=== Begin Enclosure ===
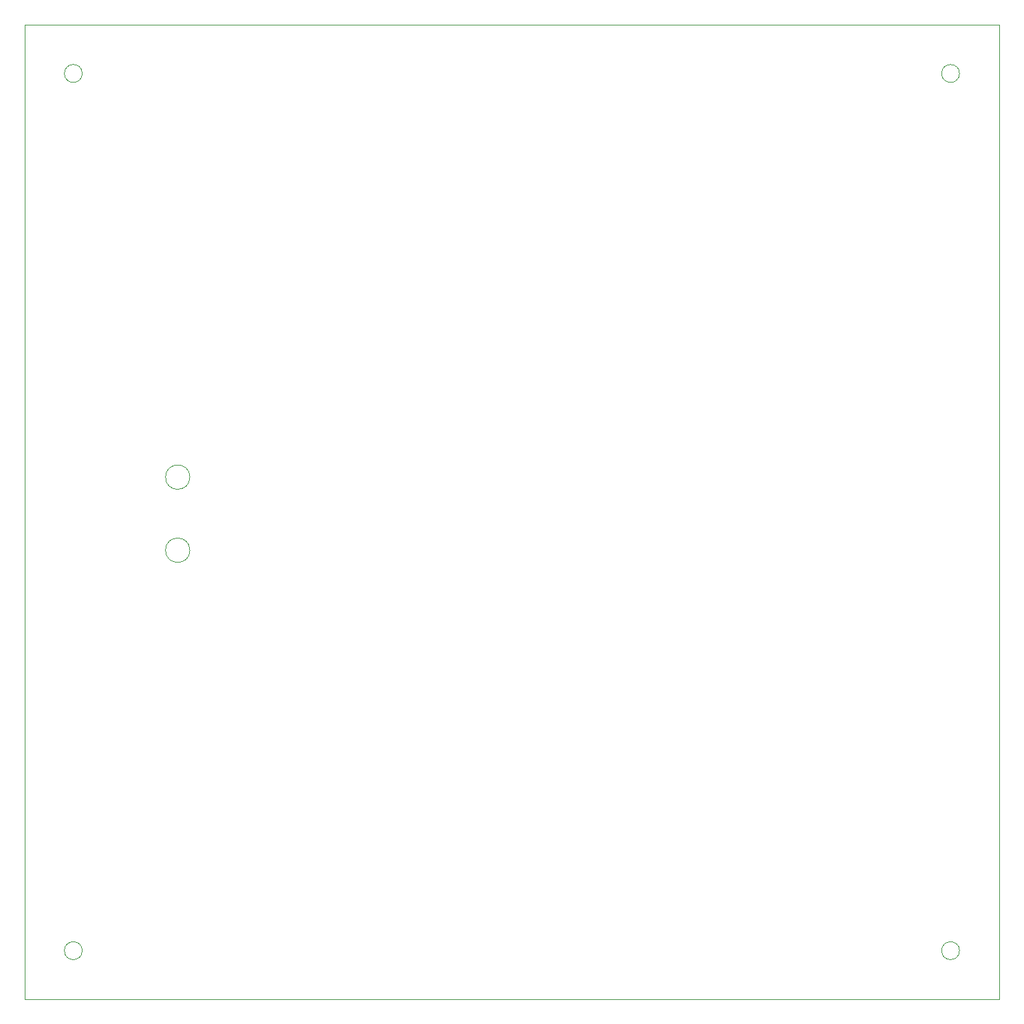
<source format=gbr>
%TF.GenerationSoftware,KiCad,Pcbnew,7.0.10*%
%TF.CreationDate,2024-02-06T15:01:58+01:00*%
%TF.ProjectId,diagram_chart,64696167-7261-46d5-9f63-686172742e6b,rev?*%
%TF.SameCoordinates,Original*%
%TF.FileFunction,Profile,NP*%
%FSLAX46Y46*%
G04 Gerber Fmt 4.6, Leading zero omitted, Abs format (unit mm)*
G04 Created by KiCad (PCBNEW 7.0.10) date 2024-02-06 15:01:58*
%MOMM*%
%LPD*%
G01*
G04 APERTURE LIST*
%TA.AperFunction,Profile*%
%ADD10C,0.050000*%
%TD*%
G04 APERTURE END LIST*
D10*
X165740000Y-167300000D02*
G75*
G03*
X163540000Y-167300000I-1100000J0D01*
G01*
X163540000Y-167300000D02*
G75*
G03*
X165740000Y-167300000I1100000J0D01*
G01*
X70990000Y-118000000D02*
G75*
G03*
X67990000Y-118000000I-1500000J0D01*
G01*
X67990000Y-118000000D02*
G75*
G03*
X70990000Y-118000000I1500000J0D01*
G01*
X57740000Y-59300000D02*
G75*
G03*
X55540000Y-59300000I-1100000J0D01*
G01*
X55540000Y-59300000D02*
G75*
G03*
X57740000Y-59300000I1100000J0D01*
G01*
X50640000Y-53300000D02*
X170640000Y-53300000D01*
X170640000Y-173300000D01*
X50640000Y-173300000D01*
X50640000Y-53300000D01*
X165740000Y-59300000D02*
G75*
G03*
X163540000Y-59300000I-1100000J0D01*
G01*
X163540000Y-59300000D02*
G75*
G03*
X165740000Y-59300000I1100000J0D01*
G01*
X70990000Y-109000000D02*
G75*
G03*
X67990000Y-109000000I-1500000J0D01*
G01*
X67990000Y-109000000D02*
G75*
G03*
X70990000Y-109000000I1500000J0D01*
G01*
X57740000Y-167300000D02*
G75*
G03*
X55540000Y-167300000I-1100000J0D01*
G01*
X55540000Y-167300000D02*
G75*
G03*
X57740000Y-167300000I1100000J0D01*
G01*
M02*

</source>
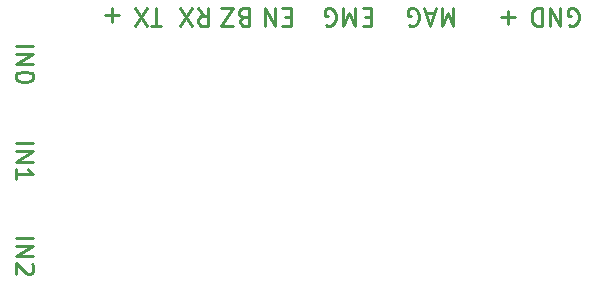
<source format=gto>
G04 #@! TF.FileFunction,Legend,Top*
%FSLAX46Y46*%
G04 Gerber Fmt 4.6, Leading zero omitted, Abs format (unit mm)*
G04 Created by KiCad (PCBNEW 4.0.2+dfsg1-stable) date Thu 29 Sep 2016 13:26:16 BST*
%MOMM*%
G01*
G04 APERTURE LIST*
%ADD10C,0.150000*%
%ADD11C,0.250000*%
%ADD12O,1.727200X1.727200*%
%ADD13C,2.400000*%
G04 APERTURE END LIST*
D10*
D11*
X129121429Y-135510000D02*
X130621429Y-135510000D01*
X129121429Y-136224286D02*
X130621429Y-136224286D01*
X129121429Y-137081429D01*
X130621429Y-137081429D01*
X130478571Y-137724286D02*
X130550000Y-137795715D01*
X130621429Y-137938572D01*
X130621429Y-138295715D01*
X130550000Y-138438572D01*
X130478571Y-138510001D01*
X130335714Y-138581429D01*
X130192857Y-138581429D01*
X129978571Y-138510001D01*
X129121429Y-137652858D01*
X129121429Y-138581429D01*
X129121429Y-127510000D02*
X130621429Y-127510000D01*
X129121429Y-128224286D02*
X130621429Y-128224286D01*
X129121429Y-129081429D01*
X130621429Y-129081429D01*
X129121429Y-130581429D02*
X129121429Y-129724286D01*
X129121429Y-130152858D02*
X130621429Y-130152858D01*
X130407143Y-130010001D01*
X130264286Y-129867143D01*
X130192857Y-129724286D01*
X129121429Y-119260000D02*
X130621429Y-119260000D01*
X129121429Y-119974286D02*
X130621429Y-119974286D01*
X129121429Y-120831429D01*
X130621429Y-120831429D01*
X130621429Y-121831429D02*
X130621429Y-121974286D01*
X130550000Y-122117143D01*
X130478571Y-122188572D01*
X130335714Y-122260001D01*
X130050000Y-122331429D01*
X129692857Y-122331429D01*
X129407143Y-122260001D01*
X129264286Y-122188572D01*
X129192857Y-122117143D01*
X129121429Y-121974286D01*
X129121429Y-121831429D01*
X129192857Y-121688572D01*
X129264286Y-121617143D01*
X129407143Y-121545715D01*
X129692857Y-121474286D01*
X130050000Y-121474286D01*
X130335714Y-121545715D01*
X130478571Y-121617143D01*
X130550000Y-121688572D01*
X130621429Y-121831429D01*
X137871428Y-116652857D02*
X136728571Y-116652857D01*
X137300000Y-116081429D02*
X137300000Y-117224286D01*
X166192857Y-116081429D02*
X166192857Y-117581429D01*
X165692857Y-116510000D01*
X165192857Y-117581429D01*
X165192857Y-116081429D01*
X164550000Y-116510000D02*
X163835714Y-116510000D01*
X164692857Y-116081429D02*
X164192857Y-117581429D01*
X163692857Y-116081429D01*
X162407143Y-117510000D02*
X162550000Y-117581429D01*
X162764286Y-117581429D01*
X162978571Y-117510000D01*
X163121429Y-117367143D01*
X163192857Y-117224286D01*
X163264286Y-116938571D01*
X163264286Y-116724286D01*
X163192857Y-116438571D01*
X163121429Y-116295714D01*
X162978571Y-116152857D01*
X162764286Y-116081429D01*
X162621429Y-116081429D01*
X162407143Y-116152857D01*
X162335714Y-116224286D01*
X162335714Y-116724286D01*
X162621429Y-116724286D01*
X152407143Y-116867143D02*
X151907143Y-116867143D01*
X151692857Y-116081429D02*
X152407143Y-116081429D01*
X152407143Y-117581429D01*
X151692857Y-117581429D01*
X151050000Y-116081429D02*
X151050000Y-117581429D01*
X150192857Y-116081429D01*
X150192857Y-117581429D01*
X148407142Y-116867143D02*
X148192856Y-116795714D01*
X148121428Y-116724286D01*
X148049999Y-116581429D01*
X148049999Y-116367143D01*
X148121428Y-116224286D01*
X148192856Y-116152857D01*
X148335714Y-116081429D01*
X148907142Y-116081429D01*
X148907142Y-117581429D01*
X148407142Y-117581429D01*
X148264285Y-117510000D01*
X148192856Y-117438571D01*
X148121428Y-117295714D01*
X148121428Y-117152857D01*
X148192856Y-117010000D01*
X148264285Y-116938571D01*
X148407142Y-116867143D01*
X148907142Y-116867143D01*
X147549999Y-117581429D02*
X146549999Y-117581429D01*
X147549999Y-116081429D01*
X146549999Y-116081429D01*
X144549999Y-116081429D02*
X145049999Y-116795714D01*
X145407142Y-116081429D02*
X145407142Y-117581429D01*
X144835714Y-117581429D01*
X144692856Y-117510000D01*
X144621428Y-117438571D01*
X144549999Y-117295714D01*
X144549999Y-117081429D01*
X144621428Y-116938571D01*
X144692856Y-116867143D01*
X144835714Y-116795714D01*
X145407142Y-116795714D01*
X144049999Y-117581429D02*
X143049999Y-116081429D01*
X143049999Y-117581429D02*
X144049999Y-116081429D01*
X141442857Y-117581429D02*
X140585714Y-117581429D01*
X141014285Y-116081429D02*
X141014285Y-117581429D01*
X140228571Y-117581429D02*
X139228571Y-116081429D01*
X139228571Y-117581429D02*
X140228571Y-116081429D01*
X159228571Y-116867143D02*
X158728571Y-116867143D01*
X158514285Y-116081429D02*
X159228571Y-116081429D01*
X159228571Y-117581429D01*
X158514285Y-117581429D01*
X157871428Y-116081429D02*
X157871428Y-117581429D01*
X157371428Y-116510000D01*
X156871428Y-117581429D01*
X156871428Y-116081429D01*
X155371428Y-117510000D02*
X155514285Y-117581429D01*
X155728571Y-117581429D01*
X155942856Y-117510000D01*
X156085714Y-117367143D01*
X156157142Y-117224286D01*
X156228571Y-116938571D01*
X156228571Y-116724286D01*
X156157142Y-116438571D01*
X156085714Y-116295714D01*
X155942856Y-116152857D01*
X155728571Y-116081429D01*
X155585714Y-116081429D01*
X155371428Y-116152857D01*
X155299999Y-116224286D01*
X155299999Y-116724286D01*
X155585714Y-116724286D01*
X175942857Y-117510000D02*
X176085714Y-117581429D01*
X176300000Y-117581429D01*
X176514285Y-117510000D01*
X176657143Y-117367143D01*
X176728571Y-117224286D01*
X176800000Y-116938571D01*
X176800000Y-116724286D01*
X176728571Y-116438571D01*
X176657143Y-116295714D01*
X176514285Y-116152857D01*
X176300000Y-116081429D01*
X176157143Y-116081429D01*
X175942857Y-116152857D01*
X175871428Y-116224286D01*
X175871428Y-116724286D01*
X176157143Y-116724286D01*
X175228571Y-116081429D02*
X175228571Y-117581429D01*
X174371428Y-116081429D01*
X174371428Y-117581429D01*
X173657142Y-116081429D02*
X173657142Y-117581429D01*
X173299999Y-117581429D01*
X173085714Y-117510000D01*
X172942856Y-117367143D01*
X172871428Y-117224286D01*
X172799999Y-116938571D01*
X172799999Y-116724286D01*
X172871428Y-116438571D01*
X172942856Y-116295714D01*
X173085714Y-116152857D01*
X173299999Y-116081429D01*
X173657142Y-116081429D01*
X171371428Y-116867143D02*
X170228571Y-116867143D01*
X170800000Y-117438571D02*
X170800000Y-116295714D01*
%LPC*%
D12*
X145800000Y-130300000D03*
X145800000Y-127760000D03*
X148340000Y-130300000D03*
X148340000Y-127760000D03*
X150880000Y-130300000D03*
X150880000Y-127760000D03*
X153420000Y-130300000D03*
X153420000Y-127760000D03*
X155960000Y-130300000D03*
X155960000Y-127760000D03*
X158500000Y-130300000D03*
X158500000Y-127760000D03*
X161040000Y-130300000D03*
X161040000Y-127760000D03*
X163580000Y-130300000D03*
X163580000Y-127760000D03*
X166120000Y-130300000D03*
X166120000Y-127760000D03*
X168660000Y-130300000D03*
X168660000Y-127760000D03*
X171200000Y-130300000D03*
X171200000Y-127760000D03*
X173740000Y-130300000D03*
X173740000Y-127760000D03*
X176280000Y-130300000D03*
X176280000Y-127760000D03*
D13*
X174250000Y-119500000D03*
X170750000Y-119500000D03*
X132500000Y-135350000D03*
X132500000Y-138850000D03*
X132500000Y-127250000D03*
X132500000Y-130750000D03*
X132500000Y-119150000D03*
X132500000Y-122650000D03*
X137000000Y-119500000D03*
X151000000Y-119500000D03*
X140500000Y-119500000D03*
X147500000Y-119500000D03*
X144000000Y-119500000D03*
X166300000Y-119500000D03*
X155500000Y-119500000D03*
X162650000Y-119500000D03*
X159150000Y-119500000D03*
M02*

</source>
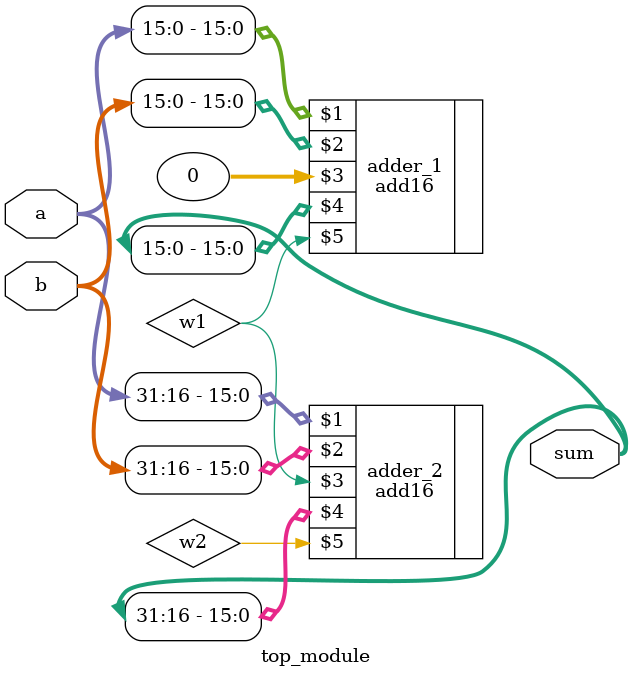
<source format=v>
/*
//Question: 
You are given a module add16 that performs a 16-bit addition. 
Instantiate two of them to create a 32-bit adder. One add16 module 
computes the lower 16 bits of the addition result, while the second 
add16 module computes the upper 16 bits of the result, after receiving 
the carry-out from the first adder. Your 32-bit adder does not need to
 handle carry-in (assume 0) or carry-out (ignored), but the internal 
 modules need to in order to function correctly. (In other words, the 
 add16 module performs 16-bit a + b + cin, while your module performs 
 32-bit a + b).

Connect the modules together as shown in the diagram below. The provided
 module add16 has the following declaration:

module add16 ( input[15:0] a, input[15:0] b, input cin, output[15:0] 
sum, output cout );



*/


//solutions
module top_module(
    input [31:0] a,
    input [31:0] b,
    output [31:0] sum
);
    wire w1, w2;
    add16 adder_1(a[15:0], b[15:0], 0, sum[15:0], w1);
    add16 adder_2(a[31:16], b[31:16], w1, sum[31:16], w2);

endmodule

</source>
=== End Enclosure ===
Look above for the line holding "X161040000Y-130300000D03*". Print it and every line after it, exactly, through the line holding "X171200000Y-127760000D03*".

X161040000Y-130300000D03*
X161040000Y-127760000D03*
X163580000Y-130300000D03*
X163580000Y-127760000D03*
X166120000Y-130300000D03*
X166120000Y-127760000D03*
X168660000Y-130300000D03*
X168660000Y-127760000D03*
X171200000Y-130300000D03*
X171200000Y-127760000D03*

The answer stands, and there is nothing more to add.